Mas não acabou por aí. Antes que reste dúvidas sobre a caracterização e modus operandi dos opositores, vejamos a próxima foto, com sua descrição.
3 de abril manifestantes lançam pedras contra a Polícia Nacional Bolivariana durante enfrentamentos na Universidade Central da Venezuela, em Caracas
Todas as descrições são do próprio Terra, que possivelmente copiou e colou da Reuters (fonte original das fotos). Ou seja, não há muita margem para questionamentos. Observem que, à exceção da primeira foto, todas são no mesmo dia e no mesmo local. Nesta foto acima, novamente vemos os ditos "manifestantes". Mais uma vez, não há nada que indique que são manifestantes contrários ao governo, e não partidários de Maduro que foram acuados e estão apenas se defendendo, inocentemente. É claro que não. As máscaras já deixam claro que se tratam de opositores. A essa altura, já sabemos bem quem é que se serve delas. Mas tudo bem, é direito deles. O problema é quando isso afeta aos outros, como ocorre na próxima foto.
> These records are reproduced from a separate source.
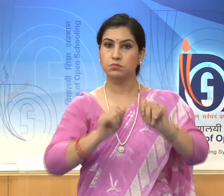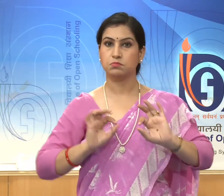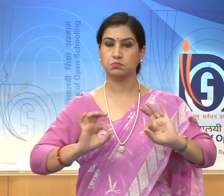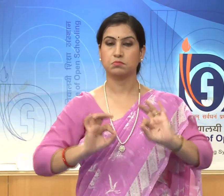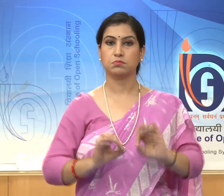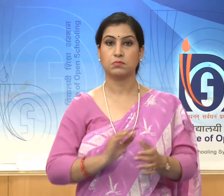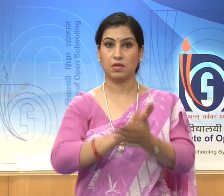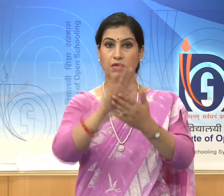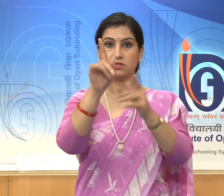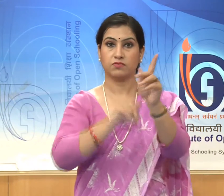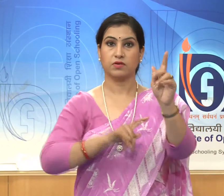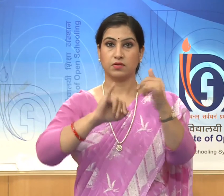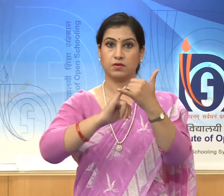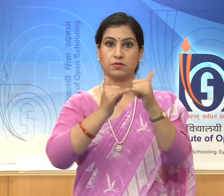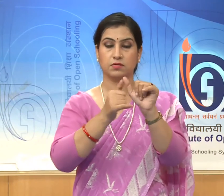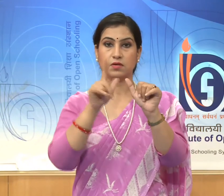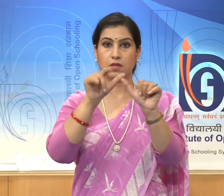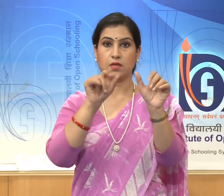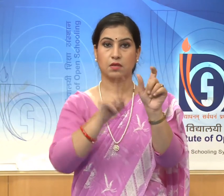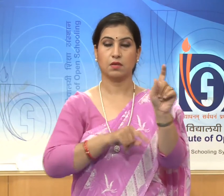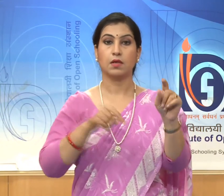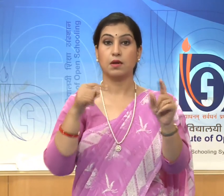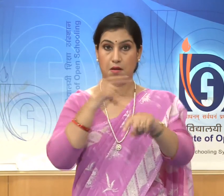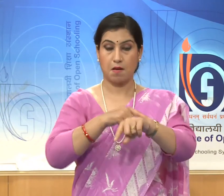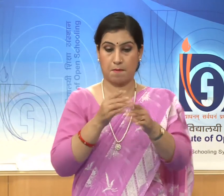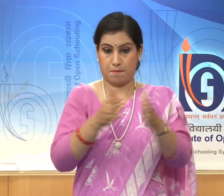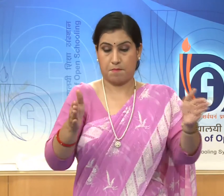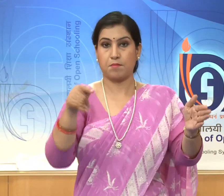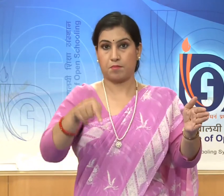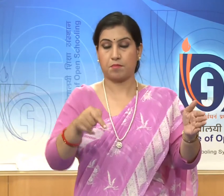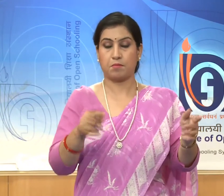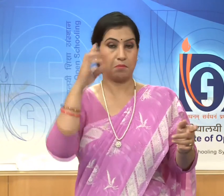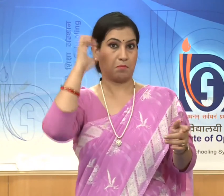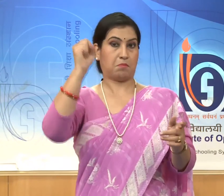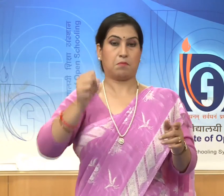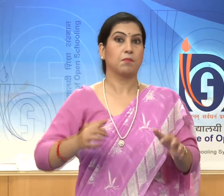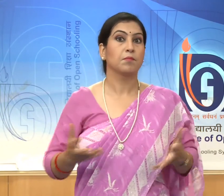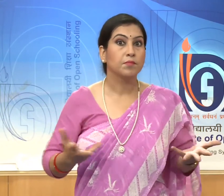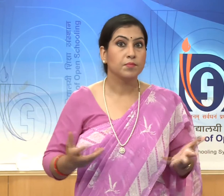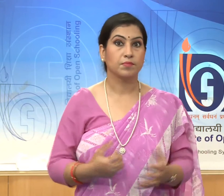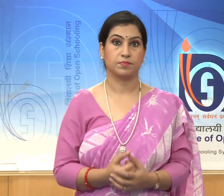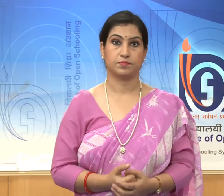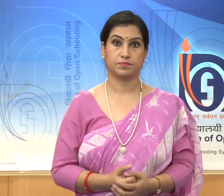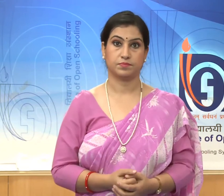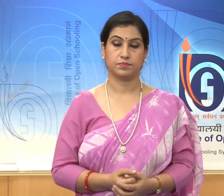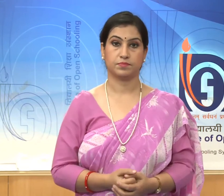Haisalas period is remembered for the stone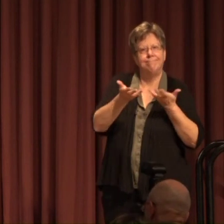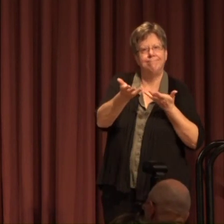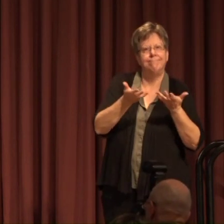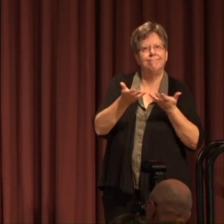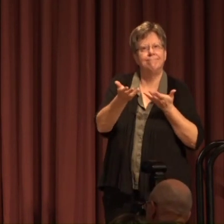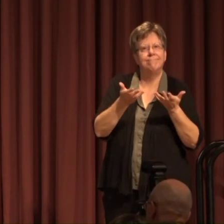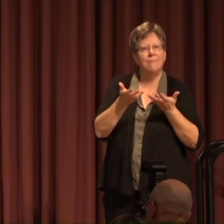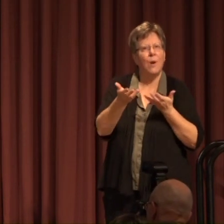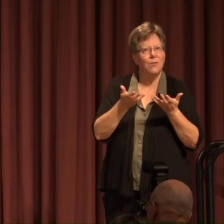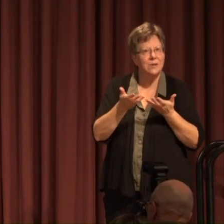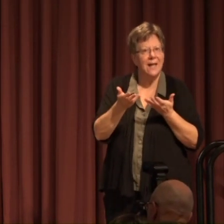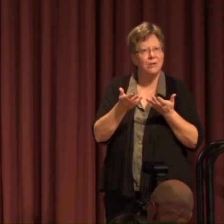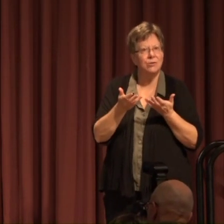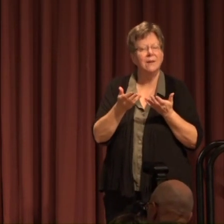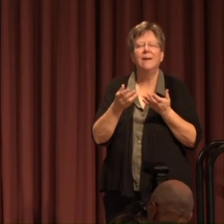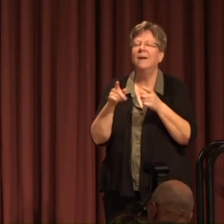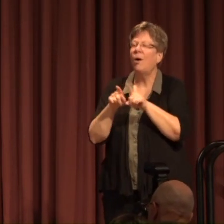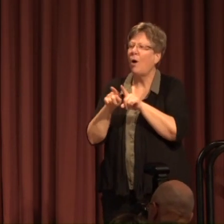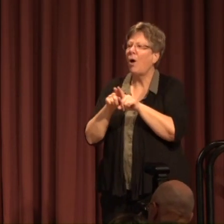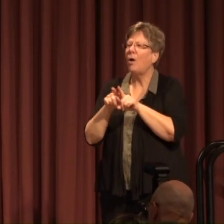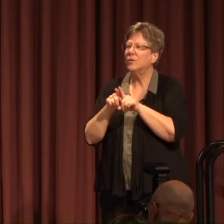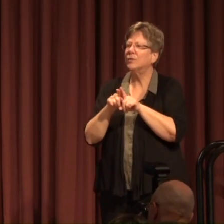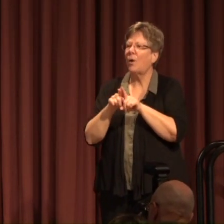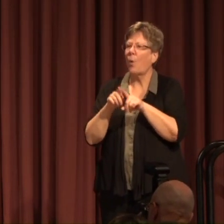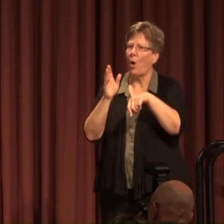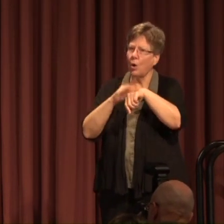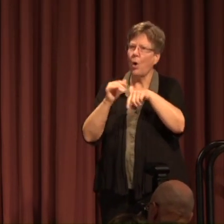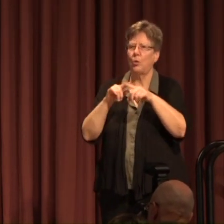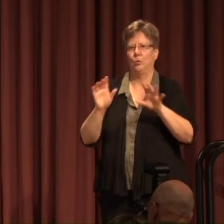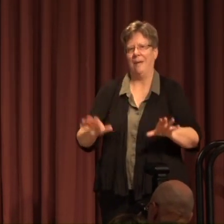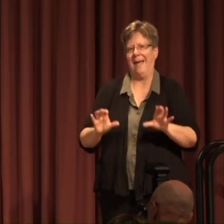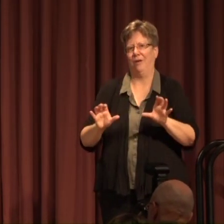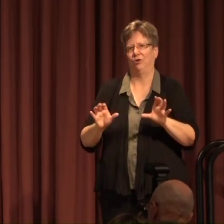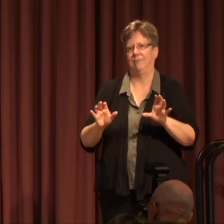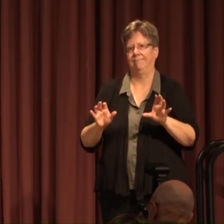if you will but also a call to action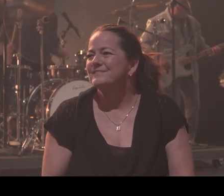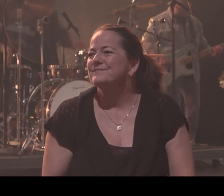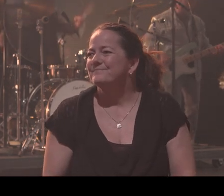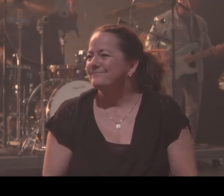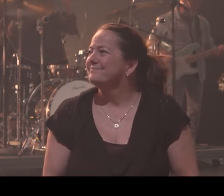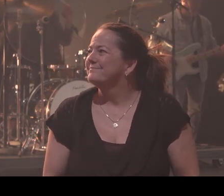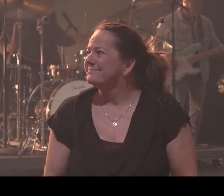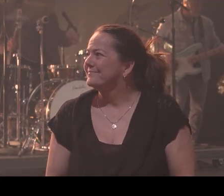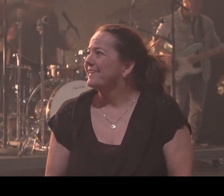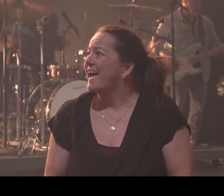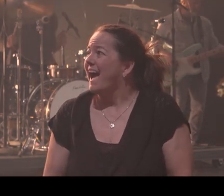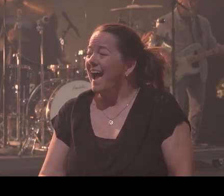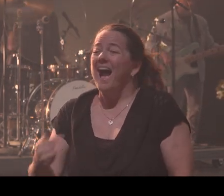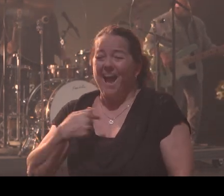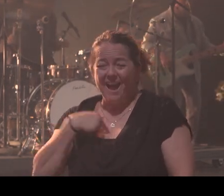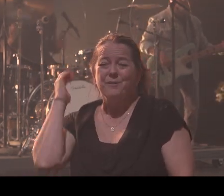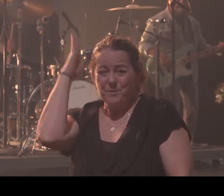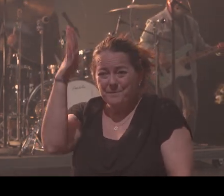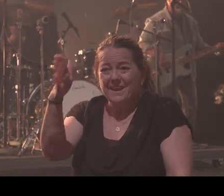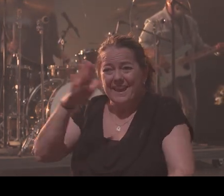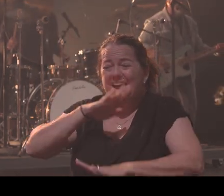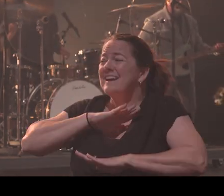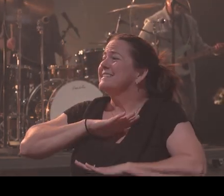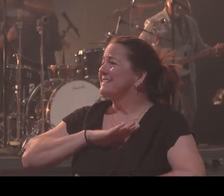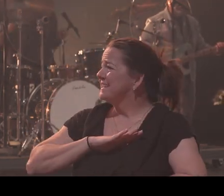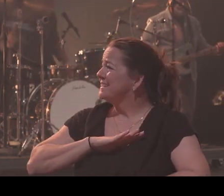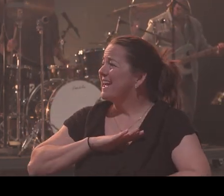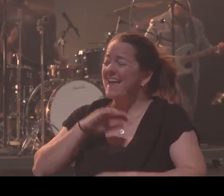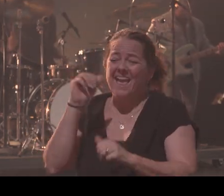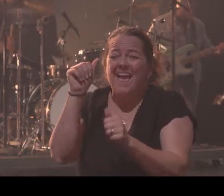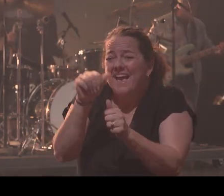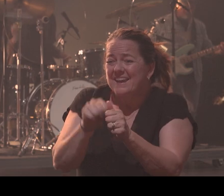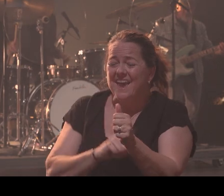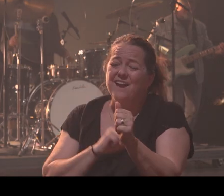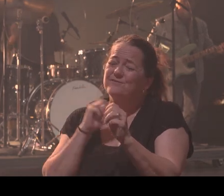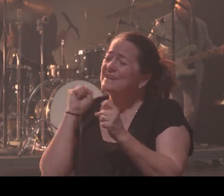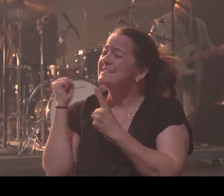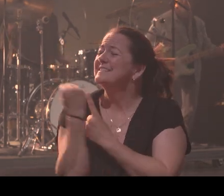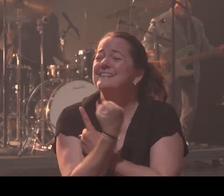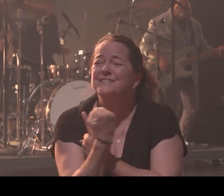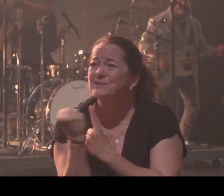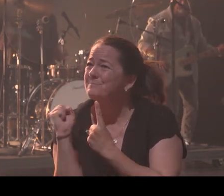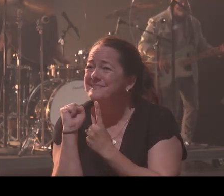I will be content In every circumstance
3 de abril - estudante é agredido e despido por partidários do governo de Nicolás Maduro, durante manifestação na Universidade Central da Venezuela, em Caracas
Aqui, uma cena que consegue ser ainda mais cruel do que a violência anterior. Desta vez, a vítima não foi apenas espancada, mas despida, humilhada publicamente. Quem são os agressores? A matéria não hesita: "partidários do governo". Ora, observamos mais uma vez que o estilo dos tais agressores em nada se diferencia dos opositores. Mas a matéria não está preocupada com isso. Ela está preocupada apenas em apontar culpados e vítimas.

O que se pode concluir dessa matéria esquizofrênica do Terra? Se formos seguir a lógica do jornal, poderíamos resumi-la na seguinte sentença: "manifestantes opositores estavam em conflito com a Guarda Nacional, que estava armada com policiais à paisana, e enquanto o pau comia entre eles os governistas estavam preocupados em espancar jovens inocentes por esporte". De que lado está a verdade?